• [SUPPLIED DATA]:
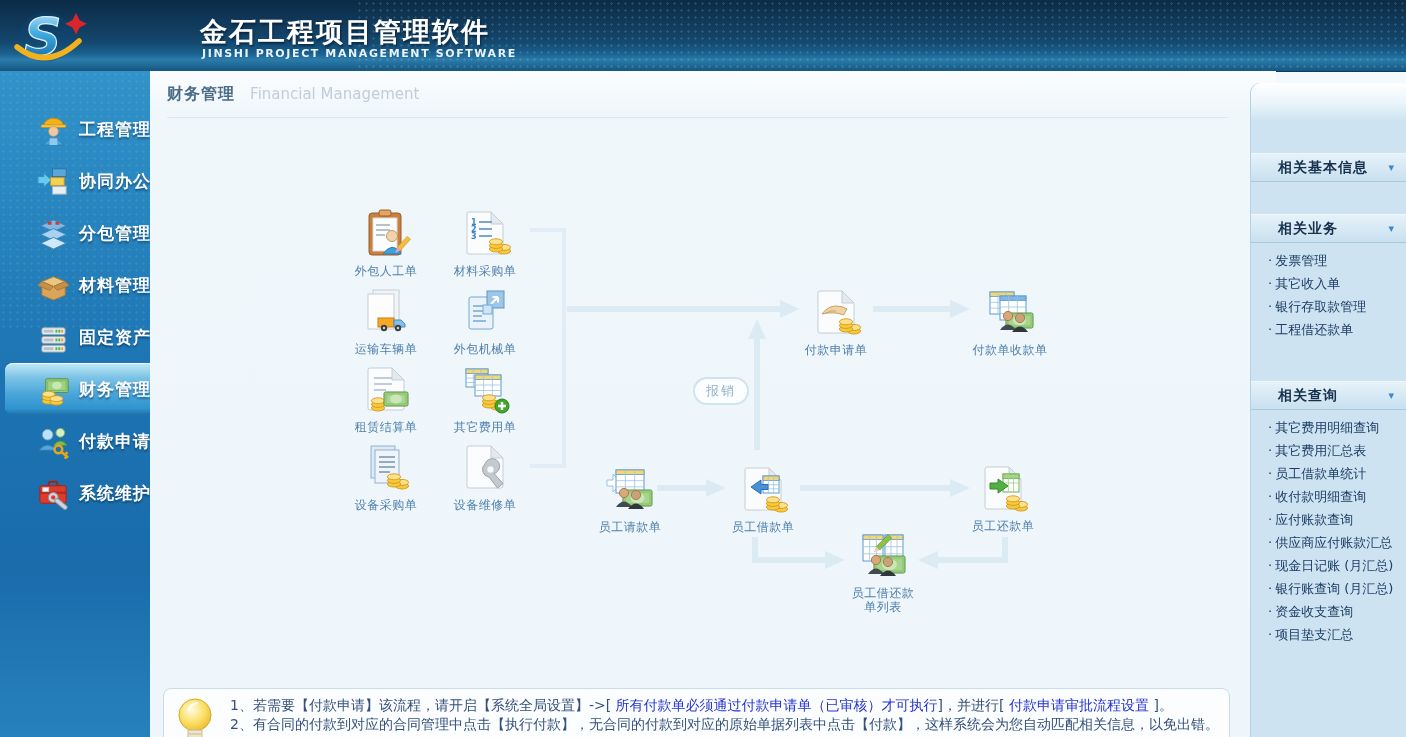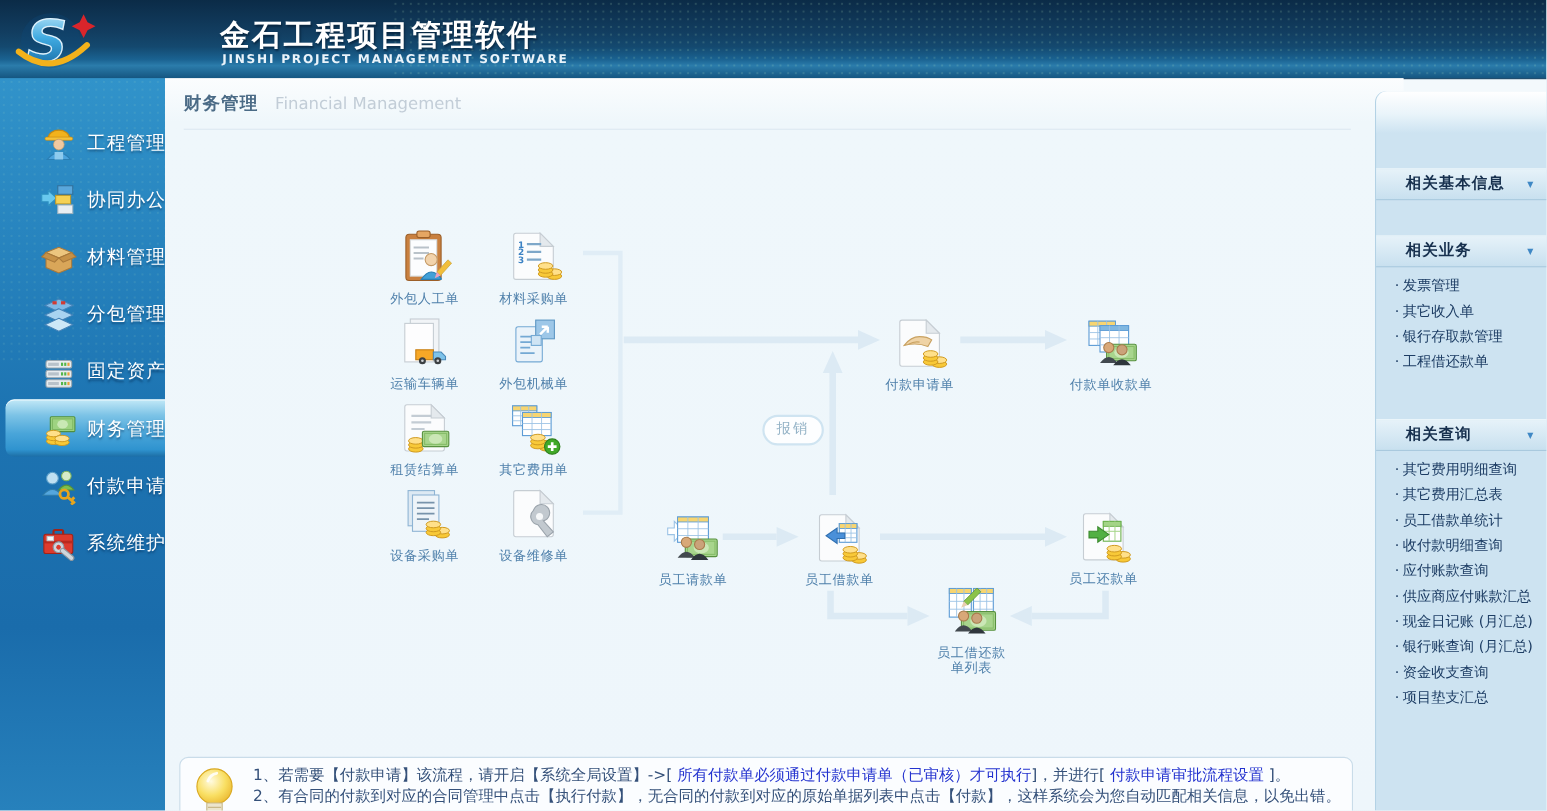--- a/index.html
+++ b/index.html
@@ -14,21 +14,21 @@
   .header-dots{position:absolute;right:0;top:0;width:1050px;height:71px;opacity:.55;}
   .logo{position:absolute;left:14px;top:5px;}
   .brand-title{position:absolute;left:200px;top:14px;color:#ffffff;font-size:27px;font-weight:bold;
     letter-spacing:2px;text-shadow:1px 2px 2px rgba(0,20,40,.6);}
   .brand-sub{position:absolute;left:202px;top:47px;color:#e9f3fa;font-size:11px;font-weight:bold;letter-spacing:1.6px;}
 
   
   .sidebar{position:absolute;left:0;top:71px;width:150px;height:666px;
     background:linear-gradient(180deg,#3193ca 0%,#1d74b2 45%,#1a6cab 75%,#2781bc 100%);}
   .sidebar-dots{position:absolute;left:0;top:0;width:150px;height:260px;opacity:.35;}
-  .nav{position:absolute;left:0;top:32px;width:150px;}
+  .nav{position:absolute;left:0;top:32px;width:150px;font-weight:bold;}
   .nav-item{position:relative;height:52px;display:flex;align-items:center;cursor:pointer;}
   .nav-icon{width:36px;height:36px;margin-left:36px;display:flex;align-items:center;justify-content:center;}
   .nav-label{margin-left:8px;color:#ffffff;font-size:17px;letter-spacing:1px;
     text-shadow:0 2px 2px rgba(0,40,80,.55);white-space:nowrap;}
   .nav-item.selected{background:linear-gradient(180deg,#c3e9f7 0%,#7cc3e6 28%,#49a5d9 60%,#2f93cf 88%,#1d6fa6 100%);
     border-radius:8px 0 0 8px;margin-left:5px;box-shadow:inset 0 1px 0 rgba(255,255,255,.75);}
   .nav-item.selected .nav-icon{margin-left:31px;}
 
   
   .main{position:absolute;left:150px;top:71px;width:1095px;height:666px;
@@ -128,39 +128,39 @@
               <rect x="17" y="5" width="14" height="8" fill="#5aa7dc" stroke="#32719c"></rect>
               <rect x="15" y="14" width="14" height="8" fill="#f5d154" stroke="#bf9a2a"></rect>
               <rect x="17" y="23" width="14" height="8" fill="#e8eef2" stroke="#9fb4c2"></rect>
             </svg>
           </span>
           <span class="nav-label">协同办公</span>
         </div>
         <div class="nav-item">
           <span class="nav-icon">
             <svg viewBox="0 0 36 36" width="35" height="35">
-              <path d="M6 14l12 5 12-5v14l-12 5-12-5z" fill="#d9a659" stroke="#a9793a"></path>
-              <path d="M6 14l12-5 12 5-12 5z" fill="#ecc57e" stroke="#a9793a"></path>
-              <path d="M6 14l-4 4 12 5 4-4z" fill="#c69147" stroke="#a9793a"></path>
-              <path d="M30 14l4 4-12 5-4-4z" fill="#c69147" stroke="#a9793a"></path>
-            </svg>
-          </span>
-          <span class="nav-label">材料管理</span>
-        </div>
-        <div class="nav-item">
-          <span class="nav-icon">
-            <svg viewBox="0 0 36 36" width="35" height="35">
               <path d="M18 4l13 6-13 6L5 10z" fill="#7fb9e6" stroke="#4583b8"></path>
               <rect x="12" y="6" width="4" height="3" fill="#d23b33"></rect>
               <rect x="20" y="6" width="4" height="3" fill="#d23b33"></rect>
               <path d="M18 13l13 6-13 6L5 19z" fill="#a8d3f0" stroke="#4583b8"></path>
               <path d="M18 22l13 6-13 6L5 28z" fill="#cde8f7" stroke="#4583b8"></path>
             </svg>
           </span>
           <span class="nav-label">分包管理</span>
+        </div>
+        <div class="nav-item">
+          <span class="nav-icon">
+            <svg viewBox="0 0 36 36" width="35" height="35">
+              <path d="M6 14l12 5 12-5v14l-12 5-12-5z" fill="#d9a659" stroke="#a9793a"></path>
+              <path d="M6 14l12-5 12 5-12 5z" fill="#ecc57e" stroke="#a9793a"></path>
+              <path d="M6 14l-4 4 12 5 4-4z" fill="#c69147" stroke="#a9793a"></path>
+              <path d="M30 14l4 4-12 5-4-4z" fill="#c69147" stroke="#a9793a"></path>
+            </svg>
+          </span>
+          <span class="nav-label">材料管理</span>
         </div>
         <div class="nav-item">
           <span class="nav-icon">
             <svg viewBox="0 0 36 36" width="35" height="35">
               <g>
                 <rect x="6" y="8" width="24" height="7" rx="2" fill="#e8ecef" stroke="#9aa7b0"></rect>
                 <rect x="8" y="10" width="10" height="3" fill="#b8c2ca"></rect>
                 <rect x="20" y="10" width="2" height="3" fill="#53b54a"></rect>
                 <rect x="23" y="10" width="2" height="3" fill="#53b54a"></rect>
                 <rect x="26" y="10" width="2" height="3" fill="#e9a13a"></rect>

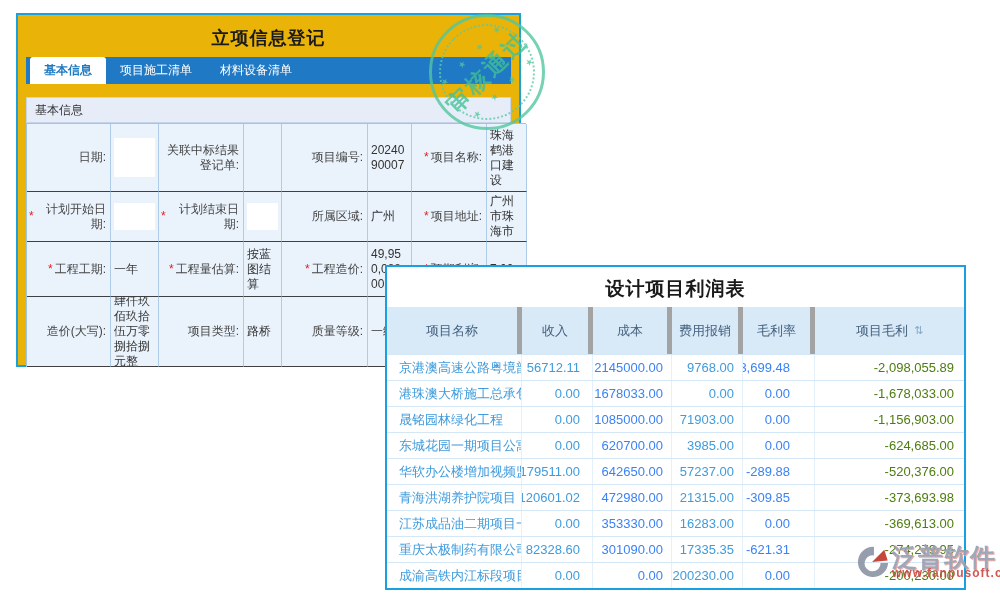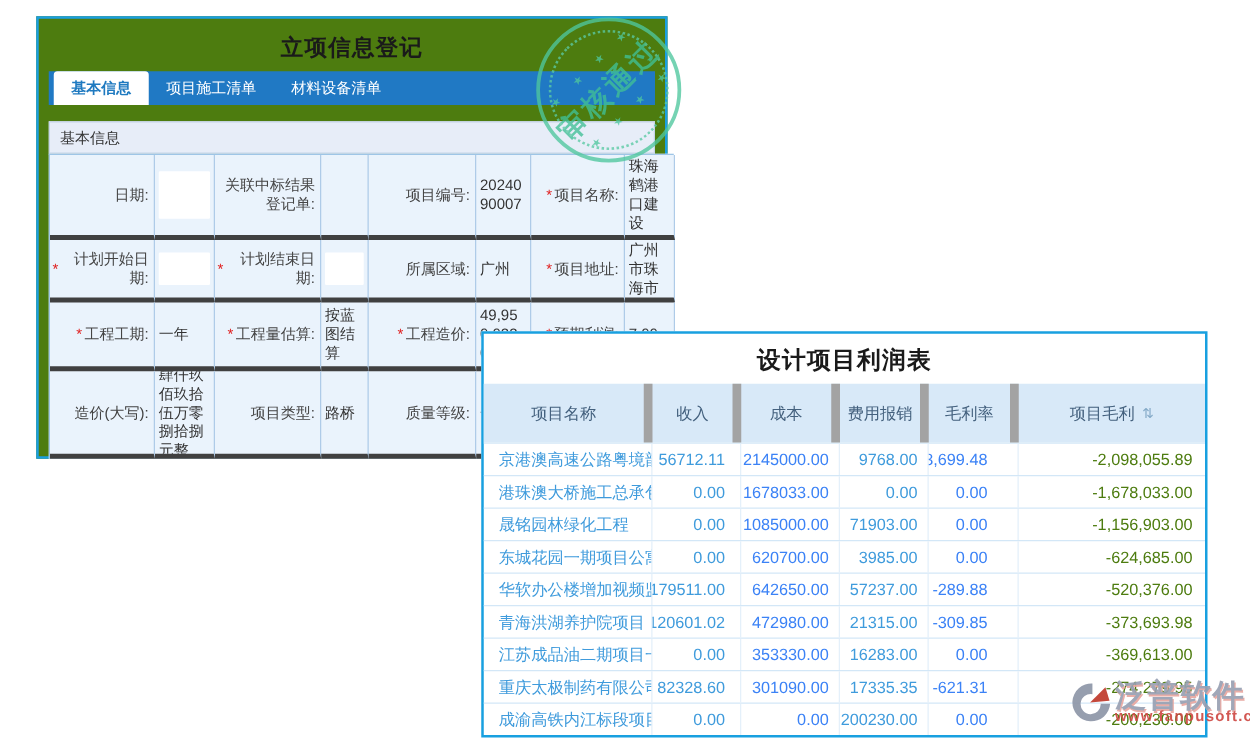--- a/index.html
+++ b/index.html
@@ -1,34 +1,34 @@
 <!DOCTYPE html>
 <html><head>
 <meta charset="utf-8">
 <style>
   * { box-sizing: border-box; margin: 0; padding: 0; }
   html,body { width:1000px; height:600px; background:#fff; overflow:hidden;
               font-family:"Liberation Sans","DejaVu Sans",sans-serif; }
   .stage { position:relative; width:1000px; height:600px; background:#fff; }
 
   
-  .form-panel { position:absolute; left:29px; top:13px; width:505px; height:354px;
-                background:#4d7c0f; border:2px solid #1a9fe0; z-index:1; padding:0 8px; }
+  .form-panel { position:absolute; left:16px; top:13px; width:505px; height:354px;
+                background:#eab308; border:2px solid #1a9fe0; z-index:1; padding:0 8px; }
   .form-title { margin-top:8px; height:30px; line-height:30px; text-align:center;
                 font-size:18px; font-weight:bold; color:#1a1a1a; letter-spacing:1px; }
   .tab-bar { margin-top:4px; height:27px; background:#2079c4; display:flex; align-items:stretch; }
   .tab { line-height:27px; padding:0 14px; font-size:12px; color:#fff; cursor:pointer; white-space:nowrap; }
   .tab.active { background:#fff; color:#1f7ac0; font-weight:bold; border-radius:3px 3px 0 0; margin-left:4px; }
   .section-header { margin-top:13px; height:26px; line-height:24px; background:#e7edf8;
                     border:1px solid #c5d4e8; font-size:12px; color:#333; padding-left:8px; }
   .form-grid { display:grid; width:500px;
                grid-template-columns:84px 48px 85px 38px 86px 44px 75px 40px;
                grid-template-rows:68px 50px 55px 70px;
                border-left:1px solid #9ec5e6; border-top:1px solid #9ec5e6; background:#eaf3fc; }
-  .fcell { border-right:1px solid #aecbe8; border-bottom:4px solid #404040;
+  .fcell { border-right:1px solid #aecbe8; border-bottom:1px solid #404040;
            display:flex; align-items:center; font-size:12px; color:#444; overflow:hidden; }
   .fcell.label { justify-content:flex-end; text-align:right; padding:2px 4px 2px 2px; line-height:15px; }
   .fcell.value { justify-content:flex-start; text-align:left; padding:2px 3px; color:#333;
                  word-break:break-all; line-height:15px; }
   .fcell .req { color:#e02020; margin-right:2px; font-size:12px; }
   .inputbox { background:#fff; width:100%; height:62%; border-radius:1px; }
 
   
   .stamp { position:absolute; left:429px; top:14px; width:116px; height:116px; z-index:5; opacity:.78; }
   .stamp-ring { width:100%; height:100%; border:3px solid #4fc79e; border-radius:50%;
@@ -38,21 +38,21 @@
   .stamp-stars { color:#4fc79e; font-size:9px; letter-spacing:7px; line-height:1; text-indent:7px; }
   .stamp-text { font-size:23px; font-weight:bold; color:#41c096; letter-spacing:3px; margin:3px 0; }
 
   
   .profit-panel { position:absolute; left:385px; top:265px; width:581px; height:325px;
                   background:#fff; border:2px solid #18a0e0; z-index:10; }
   .profit-title { height:40px; line-height:44px; text-align:center; font-size:19px;
                   font-weight:bold; color:#1a1a1a; letter-spacing:1px; }
   .profit-header { display:flex; height:47px; background:#d8e9f8; }
   .hcell { display:flex; align-items:center; justify-content:center; font-size:13px;
-           color:#44617e; border-right:7px solid #a3a3a3; }
+           color:#44617e; border-right:5px solid #a3a3a3; }
   .hcell:last-child { border-right:none; }
   .sort-icon { font-size:11px; color:#85aac8; margin-left:6px; }
   .prow { display:flex; height:26px; border-top:1px solid #d3e7f7; }
   .pcell { display:flex; align-items:center; font-size:13px; border-right:1px solid #e4f0fa;
            overflow:hidden; white-space:nowrap; }
   .pcell:last-child { border-right:none; }
   .c0 { width:135px; padding-left:12px; color:#3f9bdc; cursor:pointer; }
   .c1 { width:71px; justify-content:flex-end; padding-right:12px; color:#3f9bdc; }
   .c2 { width:79px; justify-content:flex-end; padding-right:8px; color:#3b82f6; }
   .c3 { width:71px; justify-content:flex-end; padding-right:8px; color:#3f9bdc; }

• [TASK OBJECTIVE]:
Say how many lines in the records contain the word "last". Nothing but the number is required.

• [SOLUTION TO THE EXERCISE]:
2